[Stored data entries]
--------------------------------------------------

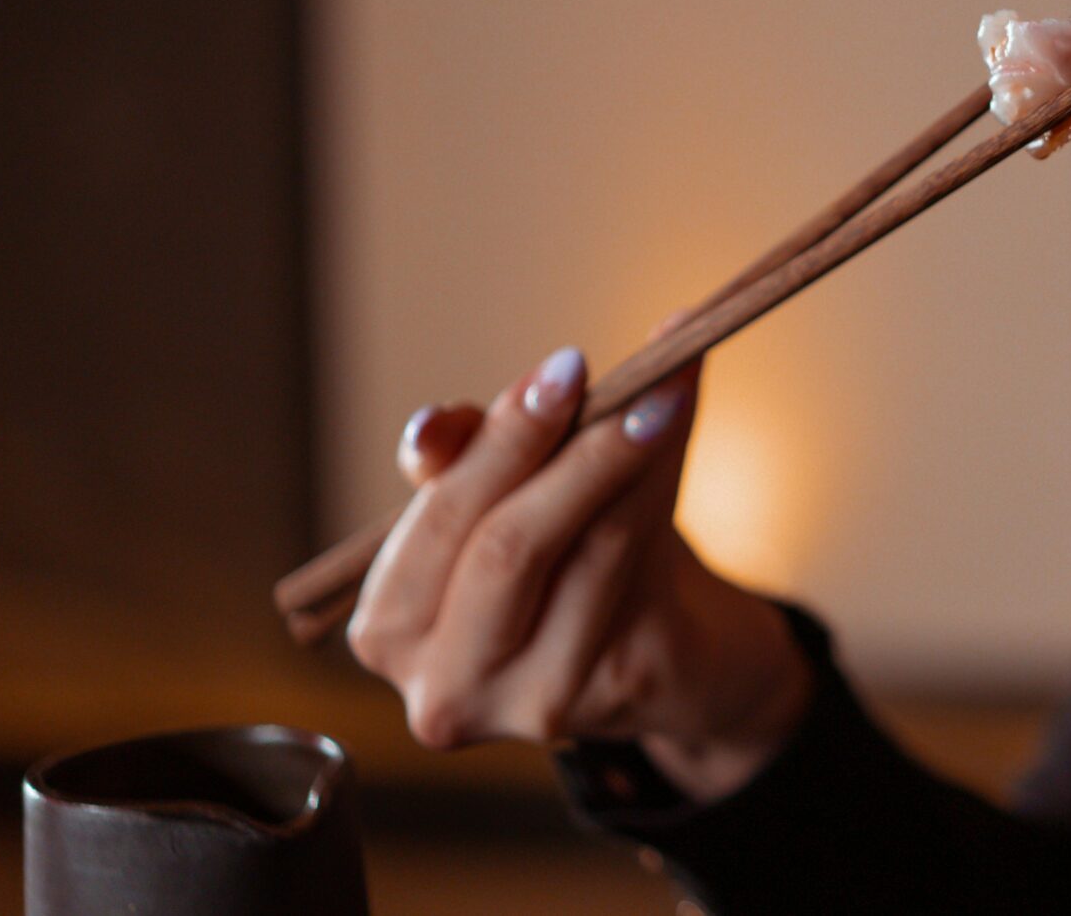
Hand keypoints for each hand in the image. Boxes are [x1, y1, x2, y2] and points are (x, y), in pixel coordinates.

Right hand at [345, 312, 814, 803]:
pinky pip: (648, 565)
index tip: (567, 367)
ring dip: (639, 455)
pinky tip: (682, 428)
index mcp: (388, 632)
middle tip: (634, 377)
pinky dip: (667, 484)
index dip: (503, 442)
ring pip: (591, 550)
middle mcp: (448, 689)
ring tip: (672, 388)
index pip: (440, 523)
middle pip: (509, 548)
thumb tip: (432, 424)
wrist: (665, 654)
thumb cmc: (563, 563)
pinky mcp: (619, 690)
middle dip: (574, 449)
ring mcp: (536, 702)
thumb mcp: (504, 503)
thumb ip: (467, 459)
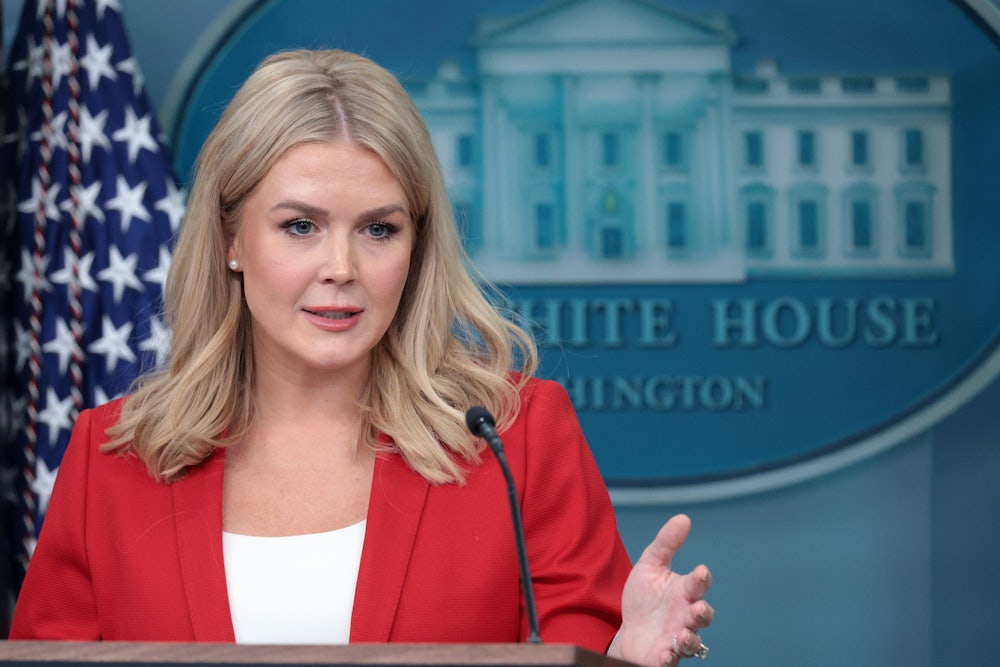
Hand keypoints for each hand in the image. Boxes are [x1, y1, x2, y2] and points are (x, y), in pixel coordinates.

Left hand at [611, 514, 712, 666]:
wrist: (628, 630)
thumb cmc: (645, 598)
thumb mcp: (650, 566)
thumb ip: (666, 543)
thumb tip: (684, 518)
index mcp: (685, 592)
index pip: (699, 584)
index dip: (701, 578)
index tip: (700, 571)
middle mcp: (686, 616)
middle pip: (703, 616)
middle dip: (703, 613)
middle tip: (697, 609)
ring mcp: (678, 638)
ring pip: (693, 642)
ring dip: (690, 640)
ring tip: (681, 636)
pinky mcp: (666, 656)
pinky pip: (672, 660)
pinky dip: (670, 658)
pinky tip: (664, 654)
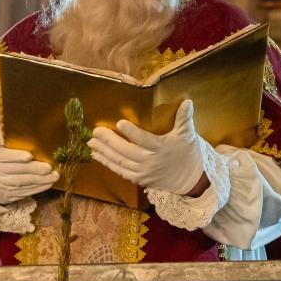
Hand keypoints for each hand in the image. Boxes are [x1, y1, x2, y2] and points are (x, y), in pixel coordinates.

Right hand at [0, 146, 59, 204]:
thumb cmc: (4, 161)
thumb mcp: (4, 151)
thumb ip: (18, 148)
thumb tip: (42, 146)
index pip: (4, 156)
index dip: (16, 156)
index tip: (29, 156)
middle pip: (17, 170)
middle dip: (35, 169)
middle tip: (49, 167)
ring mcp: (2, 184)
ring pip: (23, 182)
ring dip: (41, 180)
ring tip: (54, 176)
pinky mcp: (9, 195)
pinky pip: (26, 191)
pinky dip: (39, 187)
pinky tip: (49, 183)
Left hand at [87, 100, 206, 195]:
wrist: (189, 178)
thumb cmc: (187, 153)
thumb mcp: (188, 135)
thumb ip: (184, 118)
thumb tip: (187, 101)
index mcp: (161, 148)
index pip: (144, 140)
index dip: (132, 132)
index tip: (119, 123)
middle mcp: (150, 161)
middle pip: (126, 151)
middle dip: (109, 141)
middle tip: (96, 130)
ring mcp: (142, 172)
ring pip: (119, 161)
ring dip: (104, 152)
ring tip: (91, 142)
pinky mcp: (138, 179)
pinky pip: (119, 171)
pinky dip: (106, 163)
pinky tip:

--------------------------------------------------

● EXERCISE PROMPT: The records above must be output exactly, except for the pictures.

● SOLVED PROBLEM:
Hand keypoints for each hand in the image. Boxes are [x1, y1, x2, y2] and points are (x, y), in pixel coordinates.

Right hand at [345, 312, 814, 803]:
pinky pip: (648, 565)
index tip: (567, 367)
ring dip: (639, 455)
pinky tip: (682, 428)
index mcp: (388, 632)
middle tip: (634, 377)
pinky dip: (667, 484)
index dip: (503, 442)
ring pip: (591, 550)
middle mcp: (448, 689)
ring tip: (672, 388)
index pip: (440, 523)
middle pip: (509, 548)
thumb tip: (432, 424)
wrist: (665, 654)
thumb cmc: (563, 563)
pinky mcp: (619, 690)
middle dip: (574, 449)
ring mcp: (536, 702)
thumb mcp: (504, 503)
thumb ip: (467, 459)
Hand keypoints for each hand in the image. Boxes are [x1, y1, x2, y2] and points are (x, y), in pixel coordinates.

Left hand at [611, 514, 712, 666]:
wrist: (628, 630)
thumb cmc: (645, 598)
thumb mcp: (650, 566)
thumb ip: (666, 543)
thumb tip: (684, 518)
index mcp: (685, 592)
index pip: (699, 584)
index dip: (701, 578)
index tip: (700, 571)
middle mcp: (686, 616)
middle pip: (703, 616)
middle dip: (703, 613)
middle tip: (697, 609)
ring mcp: (678, 638)
ring pip: (693, 642)
ring dip: (690, 640)
ring tip: (681, 636)
pinky mcp: (666, 656)
pinky pip: (672, 660)
pinky dip: (670, 658)
pinky tip: (664, 654)
Hand keypoints for each hand in the image. Boxes are [x1, y1, x2, y2] and points are (x, y), in pixel coordinates.

Right hand at [0, 146, 59, 204]:
thumb cmc: (4, 161)
thumb mcp: (4, 151)
thumb ip: (18, 148)
thumb tip: (42, 146)
index pip: (4, 156)
index dip: (16, 156)
index tip: (29, 156)
middle pip: (17, 170)
middle dip: (35, 169)
middle tip: (49, 167)
ring mcp: (2, 184)
ring pip: (23, 182)
ring dip: (41, 180)
ring tip: (54, 176)
pinky mcp: (9, 195)
pinky pip: (26, 191)
pinky dip: (39, 187)
pinky tip: (49, 183)
Left hand at [87, 100, 206, 195]:
wrist: (189, 178)
thumb cmc: (187, 153)
thumb mcp: (188, 135)
thumb ip: (184, 118)
thumb tip: (187, 101)
index mcp: (161, 148)
index pip: (144, 140)
index dip: (132, 132)
index tip: (119, 123)
middle mcp: (150, 161)
middle pip: (126, 151)
middle dip: (109, 141)
middle tip: (96, 130)
ring mcp: (142, 172)
ring pip: (119, 161)
ring dip: (104, 152)
ring tip: (91, 142)
pinky mcp: (138, 179)
pinky pip: (119, 171)
pinky dip: (106, 163)
pinky tip:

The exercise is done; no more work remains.